Je me suis souvent moqué avec beaucoup de condescendance des gens qui applaudissent lorsqu'un pilote réussit à poser son engin.  Ces passagers ne savent rien, aveuglés par leur bonheur d'être enfin parvenus à destination.  Moi c'est l'asphalte que j'applaudissais à tout rompre une fois les moteurs éteints.

Je comprenais enfin tous ces papes modernes qui, à chacune de leur première visite dans un pays quelconque, s'agenouillent pour donner au bitume chaud l'amour qu'ils ont juré de ne donner à aucune femme.

Remis de mes émotions, je rentrais enfin chez moi en défiant avec peu d'autres automobilistes les rues, ruelles et boulevards en ce début de nuit montréalaise.  Cette nappe de pétrole transformée qui me faisait craindre le pire quelques longues minutes auparavant me ramenait maintenant chez moi, auprès des miens.   Soudainement, je voyais le verre à moitié plein.

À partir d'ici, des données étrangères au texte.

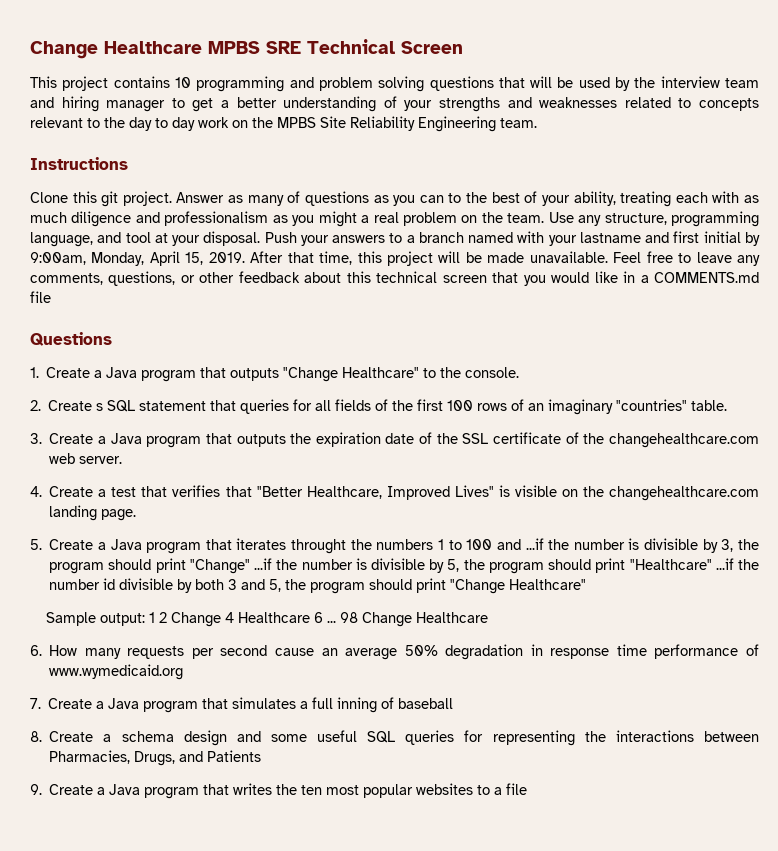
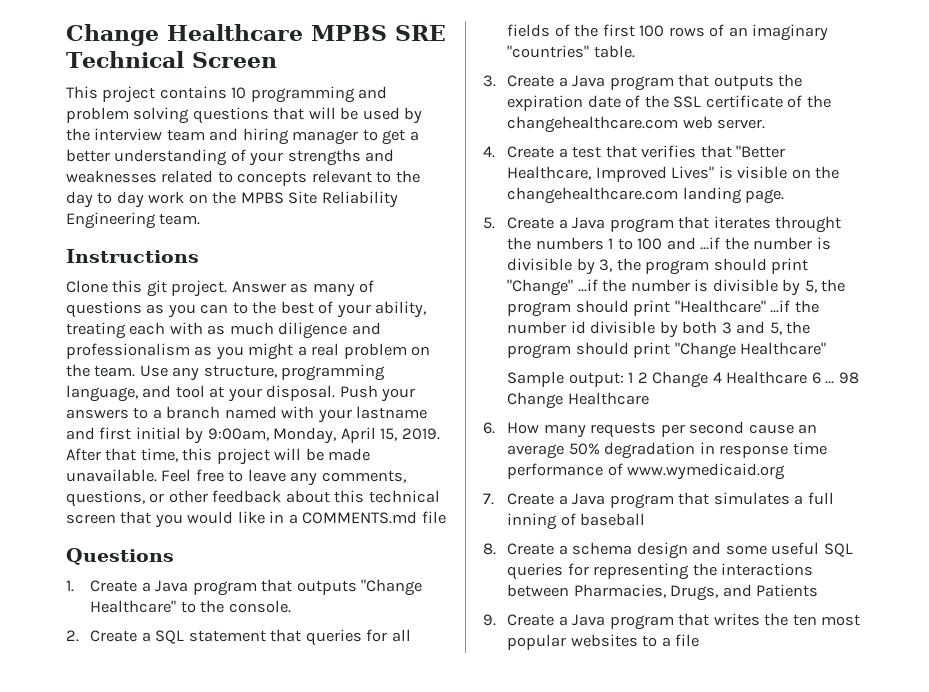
[96,403,104,411] s -> [141,632,151,642] a

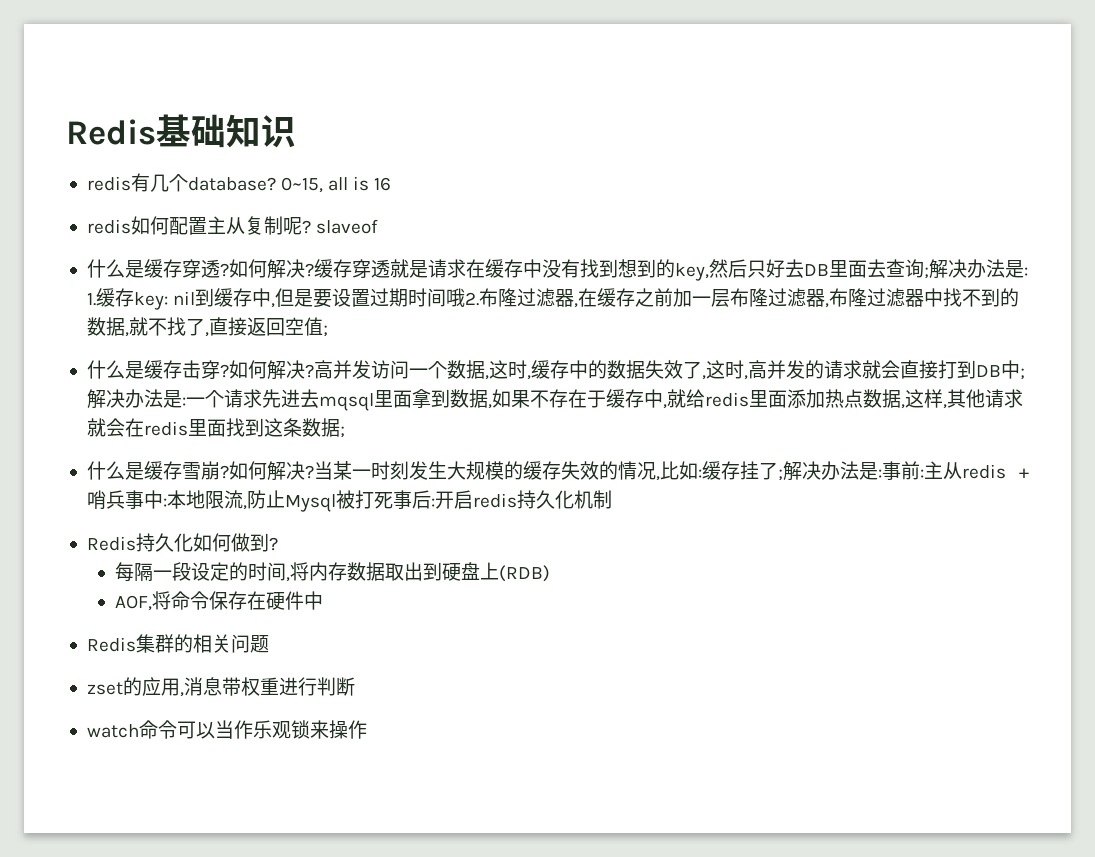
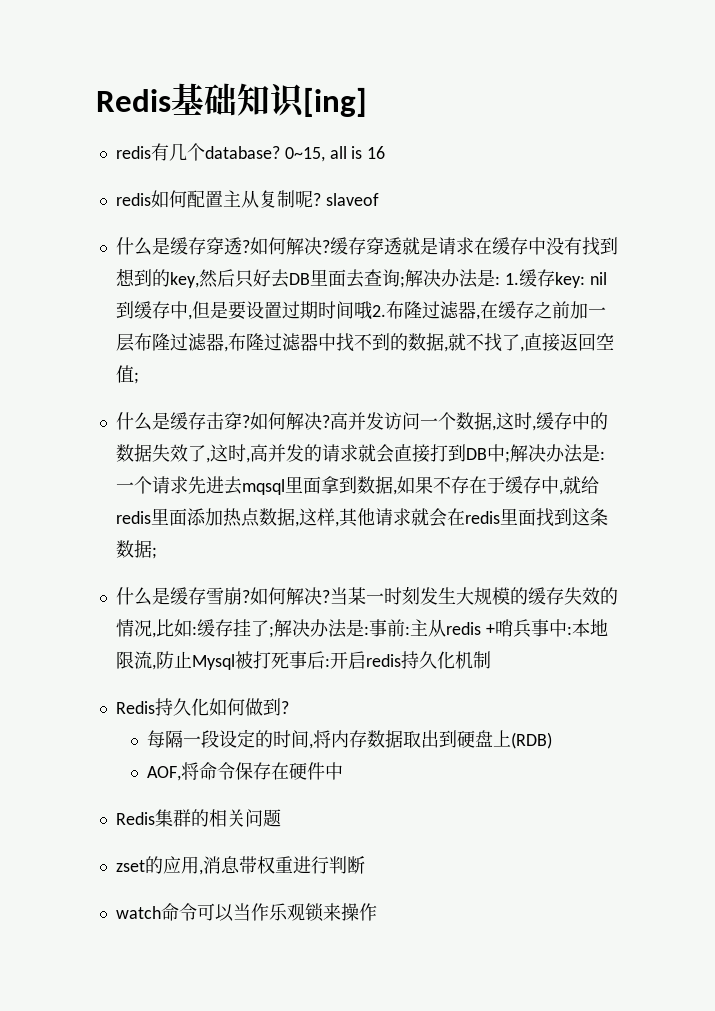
(296, 131) none -> [303,87,367,117] [ing]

Installé dans mon salon pour écrire ceci, la tête encore plus décalée que d'habitude et les idées toujours quelque part dans une grosse île au nord de l'Atlantique, j'observais par la fenêtre de la pièce la rue Ste-Dominique s'étendant droit devant moi et dont la fin mal définie se perd derrière  voitures, cyclistes, piétons et – fort heureusement – beaucoup de feuillage.  

C'est à ce moment que je me suis dit que le problème premier de l'asphalte n'est pas sa piètre qualité, sa texture les jours d'été chaud, son odeur ou son aspect dur et stérile.  Non, son principal problème et que quoi que l'on fasse, si l'on se trouve dessus, on sait presque toujours exactement où il nous mènera, ou du moins jusqu'où il peut nous mener.  Ça peut être rassurant par moment, mais encore faut-il savoir mettre le pied sur autre chose et partir, oser un peu le chemin qui ne mène vraiment nulle part.  

À peine revenu, j'ai déjà hâte de repartir, quelque part là où la rue Ste-Dominique semble se terminer, là où l'asphalte est encore personna non grata.  Et cette fois, ce sera sans applaudissements, c'est promis.